Ambulatory Care Clerkship

This four-week clerkship prepares students to provide comprehensive community-based health care to individuals and families using a bio-psycho-social approach. Disease prevention, chronic illness management, nutrition, health and wellness, the medical home and public health are additional areas of focus in this clerkship.

Intersession

Intersession is a week-long retreat from the clinical experiences of the third year that provides students with the opportunity to reflect and integrate the knowledge, skills and attitudes of clinical practice. It includes sessions on career and professional development, health policy, medical errors, and preparation for residency.

InterACT

The 11-week Interclerkship Ambulatory Care Track provides select third year medical students with a longitudinal clinical experience grounded in the foundations of ambulatory medicine and chronic illness care. It develops students committed to the practice of longitudinal patient centered care who are able to navigate the health care systems while addressing the social, economic, and cultural factors which impact chronic illness care in an urban setting.

Neuroscience Elective

This four-week elective is a component of a unified 12-week Integrated Clinical Neuroscience Block. The purpose of this program is to provide a time-expanded and content-enriched third year medical school experience in clinical neuroscience.

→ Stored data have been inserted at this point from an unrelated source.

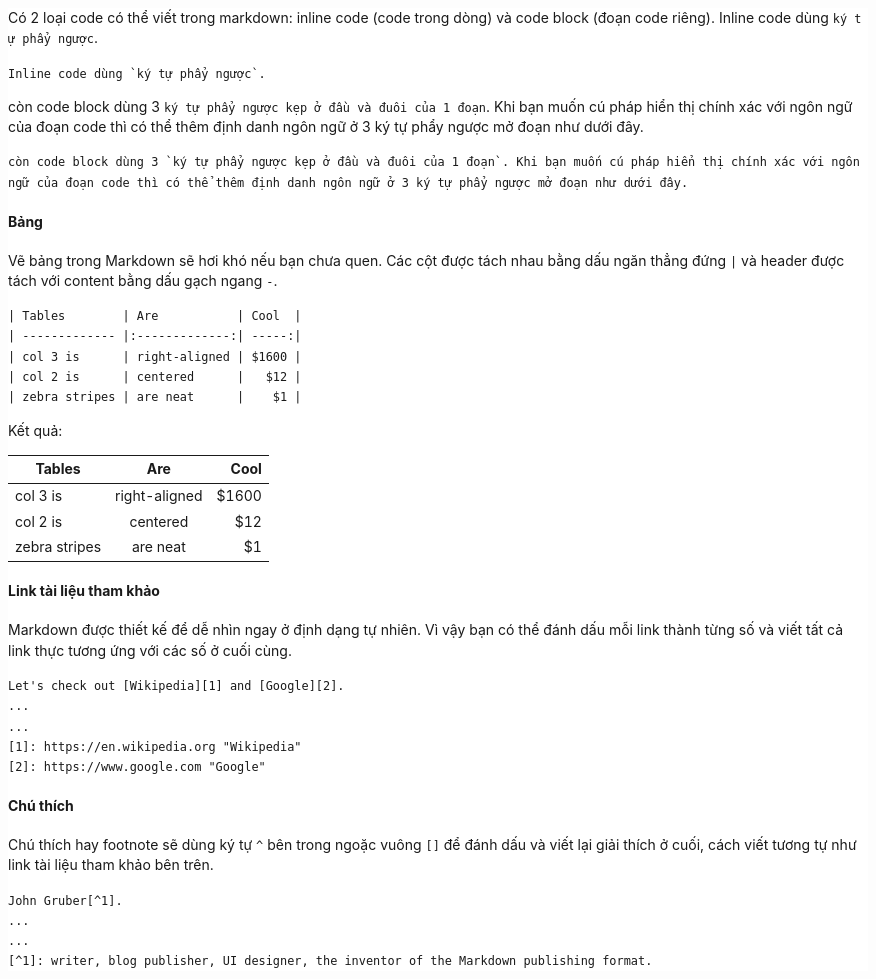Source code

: Có 2 loại code có thể viết trong markdown: inline code (code trong dòng) và code block (đoạn code riêng). Inline code dùng `ký tự phẩy ngược`.

```
Inline code dùng `ký tự phẩy ngược`.
```

còn code block dùng 3 `ký tự phẩy ngược kẹp ở đầu và đuôi của 1 đoạn`. Khi bạn muốn cú pháp hiển thị chính xác với ngôn ngữ của đoạn code thì có thể thêm định danh ngôn ngữ ở 3 ký tự phẩy ngược mở đoạn như dưới đây.

```
còn code block dùng 3 `ký tự phẩy ngược kẹp ở đầu và đuôi của 1 đoạn`. Khi bạn muốn cú pháp hiển thị chính xác với ngôn ngữ của đoạn code thì có thể thêm định danh ngôn ngữ ở 3 ký tự phẩy ngược mở đoạn như dưới đây.
```

#### Bảng
Vẽ bảng trong Markdown sẽ hơi khó nếu bạn chưa quen. Các cột được tách nhau bằng dấu ngăn thẳng đứng `|` và header được tách với content bằng dấu gạch ngang `-`.

```
| Tables        | Are           | Cool  |
| ------------- |:-------------:| -----:|
| col 3 is      | right-aligned | $1600 |
| col 2 is      | centered      |   $12 |
| zebra stripes | are neat      |    $1 |
```

Kết quả:

| Tables        | Are           | Cool  |
| ------------- |:-------------:| -----:|
| col 3 is      | right-aligned | $1600 |
| col 2 is      | centered      |   $12 |
| zebra stripes | are neat      |    $1 |

#### Link tài liệu tham khảo

Markdown được thiết kế để dễ nhìn ngay ở định dạng tự nhiên. Vì vậy bạn có thể đánh dấu mỗi link thành từng số và viết tất cả link thực tương ứng với các số ở cuối cùng.

```
Let's check out [Wikipedia][1] and [Google][2].
...
...
[1]: https://en.wikipedia.org "Wikipedia"
[2]: https://www.google.com "Google"
```

#### Chú thích
Chú thích hay footnote sẽ dùng ký tự `^` bên trong ngoặc vuông `[]` để đánh dấu và viết lại giải thích ở cuối, cách viết tương tự như link tài liệu tham khảo bên trên.

```
John Gruber[^1].
...
...
[^1]: writer, blog publisher, UI designer, the inventor of the Markdown publishing format.
```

The four-week neuroscience elective includes one week of neurosurgery, one week of neuroradiology and two weeks of neurology/psychiatry sub-specialties (movement disorders, depression, epilepsy, cognitive disorders, OCD, PTSD, addiction, pain management and autism spectrum and learning disorders). A neurology/psychiatry disorder self-study/research project is concurrently mentored throughout the 12 week Neuroscience block. This program is intended for those students interested in a neuroscientific medical specialty.

Electives

Electives are important ways to enhance educational areas of weakness, to experience new opportunities, and to promote a residency plan in some situations. Students may take clinical electives at Mount Sinai or its affiliates, at off-campus scholarly institutions or, with the approval of the Global Health office, at an international venue. Electives should represent longitudinal clinical or research experiences and are typically four weeks in duration. Students may create a tailor-made elective or may register for an elective that has been created for the curriculum and is advertised on the website.

Courses Without Walls (CWW)

Courses Without Walls refer to essential themes in medical education. At the Mount Sinai School of Medicine, these threads are woven throughout the core curriculum. Topics are taught and reinforced in depth and breadth as students advance in their training. Ultimately, the CWW themes build into a matrix that is horizontally and vertically integrated over the four-year core curriculum, and is represented in the content and assessments of many host courses. CWW themes include Ethics, Sexual and Reproductive Health, Diagnostic Radiology, Palliative Care, Clinical Laboratories, Global Health, Population Health including evidence-based medicine, medical informatics and library science, Nutrition, Cultural Competency and Health Policy.

Comprehensive Assessment (COMPASS) 2

Toward the end of third year, the COMPASS 2 clinical skills exercise uses Standardized Patients (SPs) to assess students' abilities to apply knowledge, concepts and principles and to demonstrate fundamental clinical skills essential to safe and effective patient care under supervision. In addition, this experience prepares students for the USMLE Step 2CS examination. Students complete six SP encounters and clinical notes and are assessed on their history and physical exam techniques, communication and interpersonal skills and note-writing abilities. In addition, a written exercise and small group debrief focuses on identifying and applying ethical principles to resolve patient care issues.